First, let's fix the bigger performance problem first. Your main Win32 thread is spinning without waiting. That's going to negate any perceived performance difference between a lockless bool and an std::atomic.

You'll burn an entire core just invoking PeekMessage redundantly on an empty queue. So instead of this:

while (SystemOnline)
{
    MSG msg;
    while (PeekMessage(&msg, NULL, 0, 0, PM_REMOVE))
    {
        if (msg.message == WM_QUIT)
        {
            SystemOnline = false;
        }
        else if (!TranslateAccelerator(msg.hwnd, NULL, &msg))
        {
            TranslateMessage(&msg);
            DispatchMessage(&msg);
        }
    }
}

Let's do the following which is exactly equivalent to what you have above except that GetMessage will block until an incoming message arrives.

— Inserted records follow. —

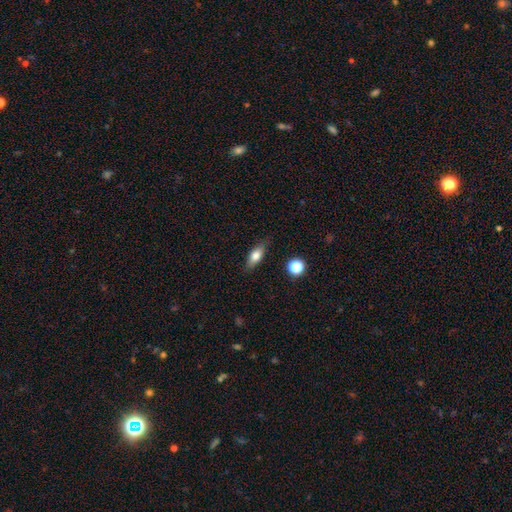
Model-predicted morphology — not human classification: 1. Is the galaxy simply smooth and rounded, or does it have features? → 73% smooth, 18% featured or disk, 8% star or artifact.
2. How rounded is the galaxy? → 72% in between, 23% cigar-shaped, 6% round.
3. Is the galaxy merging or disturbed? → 83% none, 12% minor disturbance, 3% major disturbance, 2% merger.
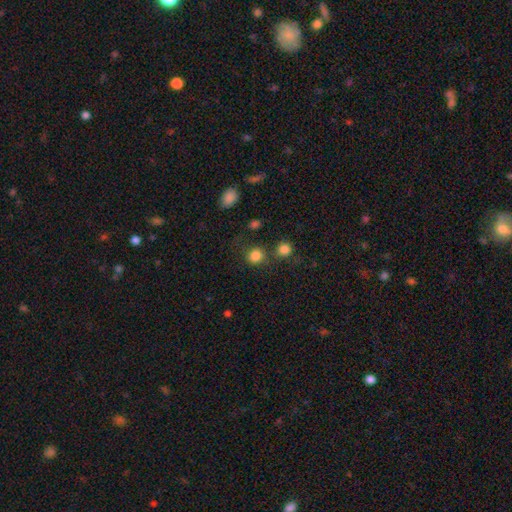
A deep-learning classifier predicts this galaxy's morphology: smooth 83%, star or artifact 12%, featured or disk 5%. Down the decision tree: how rounded — round (84%); merging — none (68%).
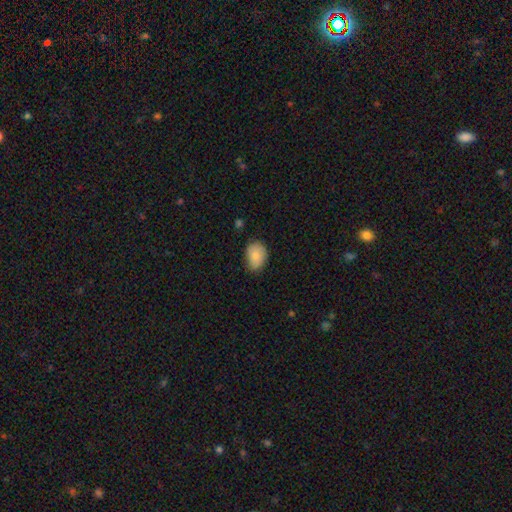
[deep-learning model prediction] Smooth or featured: smooth — 82% (featured or disk — 11%)
How rounded: in between — 76% (round — 23%)
Merging: none — 68% (minor disturbance — 26%)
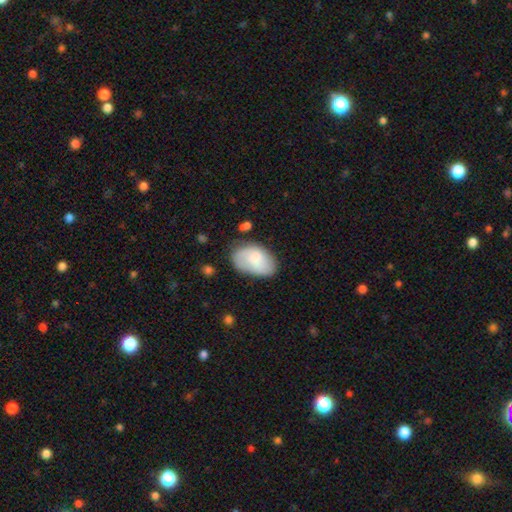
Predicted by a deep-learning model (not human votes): A smooth galaxy with no disk features (74%) that is in between round and cigar-shaped (91%).

Vote fractions:
- Smooth or featured? smooth: 74% / featured or disk: 20% / star or artifact: 6%
- How rounded? in between: 91% / round: 7% / cigar-shaped: 1%
- Merging? none: 57% / minor disturbance: 28% / major disturbance: 10% / merger: 4%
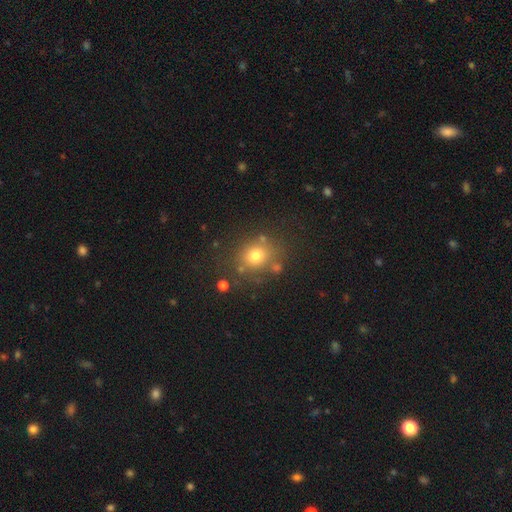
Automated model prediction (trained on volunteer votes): A smooth galaxy with no disk features (74%) that is round (74%).

Vote fractions:
- Smooth or featured? smooth: 74% / star or artifact: 16% / featured or disk: 10%
- How rounded? round: 74% / in between: 25% / cigar-shaped: 1%
- Merging? none: 75% / minor disturbance: 13% / merger: 7% / major disturbance: 5%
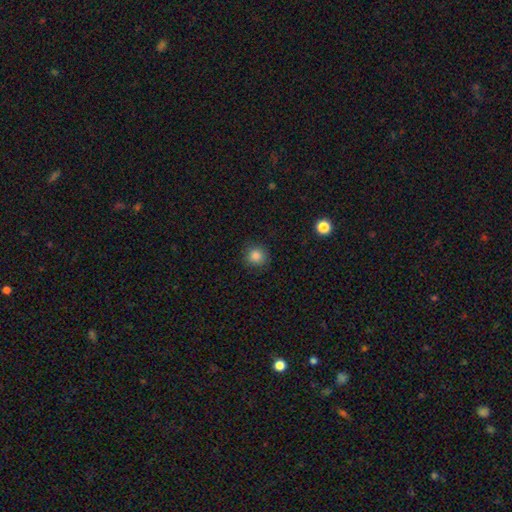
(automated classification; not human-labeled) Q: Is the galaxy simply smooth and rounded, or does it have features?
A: smooth — 85%.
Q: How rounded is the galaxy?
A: round — 91%.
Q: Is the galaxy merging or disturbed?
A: none — 88%.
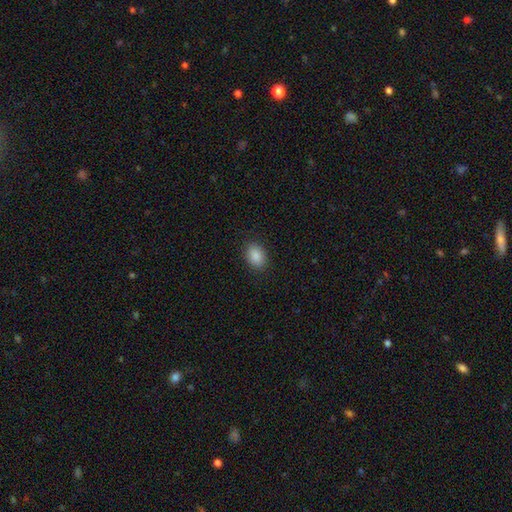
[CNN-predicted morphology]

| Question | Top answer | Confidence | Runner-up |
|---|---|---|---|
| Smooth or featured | smooth | 89% | star or artifact (8%) |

And GetMessage returns FALSE when a WM_QUIT message is dequeued.

MSG msg;
while (GetMessage(&msg, NULL, 0, 0))
{
    if (!TranslateAccelerator(msg.hwnd, NULL, &msg))
    {
        TranslateMessage(&msg);
        DispatchMessage(&msg);
    }
}
SystemOnline = false;

And as other have pointed out, the conversion from a global bool to an atomic is pretty simple:

Just change this global:

// Global variable in its own .h file
extern volatile bool SystemOnline;

// Initialization in a .cpp file    
volatile bool SystemOnline = true;

To this:

// Global variable in its own .h file
#include <atomic>
extern std::atomic<bool> SystemOnline;

// Initialization in a .cpp file    
std::atomic<bool> SystemOnline(true);

You can also use std::atomic_bool - it's a typedef for std::atomic<bool>

And that's all you have to do. You don't even have to change your thread code since the () operator for this type just invokes the load() method on the object. Similarly, the = false assignment at the end of the main thread loop is the same as invoking SystemOnline.store(false).

As others have pointed out, there really isn't much of a performance penalty for using the atomic. On x86, it maps to the LOCK opcode prefix.